- AIM OF THE TASK -
Transcribe each entry. Change nothing.

- Saved entries -

+---+

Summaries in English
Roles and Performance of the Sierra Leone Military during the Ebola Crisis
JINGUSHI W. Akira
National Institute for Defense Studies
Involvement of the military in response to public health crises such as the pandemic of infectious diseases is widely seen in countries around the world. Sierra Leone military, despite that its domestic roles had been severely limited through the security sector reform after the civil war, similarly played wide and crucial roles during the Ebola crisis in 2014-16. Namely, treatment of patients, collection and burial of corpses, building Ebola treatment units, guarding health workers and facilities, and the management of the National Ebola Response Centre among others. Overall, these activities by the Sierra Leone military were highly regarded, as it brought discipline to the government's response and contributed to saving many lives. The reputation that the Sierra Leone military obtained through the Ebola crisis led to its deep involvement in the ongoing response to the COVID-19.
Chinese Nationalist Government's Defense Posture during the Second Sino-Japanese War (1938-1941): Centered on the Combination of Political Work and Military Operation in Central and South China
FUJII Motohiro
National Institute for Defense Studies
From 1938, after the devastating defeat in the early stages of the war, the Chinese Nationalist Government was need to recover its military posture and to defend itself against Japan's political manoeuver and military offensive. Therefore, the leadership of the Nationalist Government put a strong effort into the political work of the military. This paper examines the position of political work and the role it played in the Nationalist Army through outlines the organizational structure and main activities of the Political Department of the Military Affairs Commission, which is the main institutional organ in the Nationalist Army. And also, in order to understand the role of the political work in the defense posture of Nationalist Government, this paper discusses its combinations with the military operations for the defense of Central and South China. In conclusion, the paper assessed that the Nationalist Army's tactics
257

+---+

- RESPONSE -
Summaries in English
Roles and Performance of the Sierra Leone Military during the Ebola Crisis
JINGUSHI W. Akira
National Institute for Defense Studies
Involvement of the military in response to public health crises such as the pandemic of infectious diseases is widely seen in countries around the world. Sierra Leone military, despite that its domestic roles had been severely limited through the security sector reform after the civil war, similarly played wide and crucial roles during the Ebola crisis in 2014-16. Namely, treatment of patients, collection and burial of corpses, building Ebola treatment units, guarding health workers and facilities, and the management of the National Ebola Response Centre among others. Overall, these activities by the Sierra Leone military were highly regarded, as it brought discipline to the government's response and contributed to saving many lives. The reputation that the Sierra Leone military obtained through the Ebola crisis led to its deep involvement in the ongoing response to the COVID-19.
Chinese Nationalist Government's Defense Posture during the Second Sino-Japanese War (1938-1941): Centered on the Combination of Political Work and Military Operation in Central and South China
FUJII Motohiro
National Institute for Defense Studies
From 1938, after the devastating defeat in the early stages of the war, the Chinese Nationalist Government was need to recover its military posture and to defend itself against Japan's political manoeuver and military offensive. Therefore, the leadership of the Nationalist Government put a strong effort into the political work of the military. This paper examines the position of political work and the role it played in the Nationalist Army through outlines the organizational structure and main activities of the Political Department of the Military Affairs Commission, which is the main institutional organ in the Nationalist Army. And also, in order to understand the role of the political work in the defense posture of Nationalist Government, this paper discusses its combinations with the military operations for the defense of Central and South China. In conclusion, the paper assessed that the Nationalist Army's tactics
257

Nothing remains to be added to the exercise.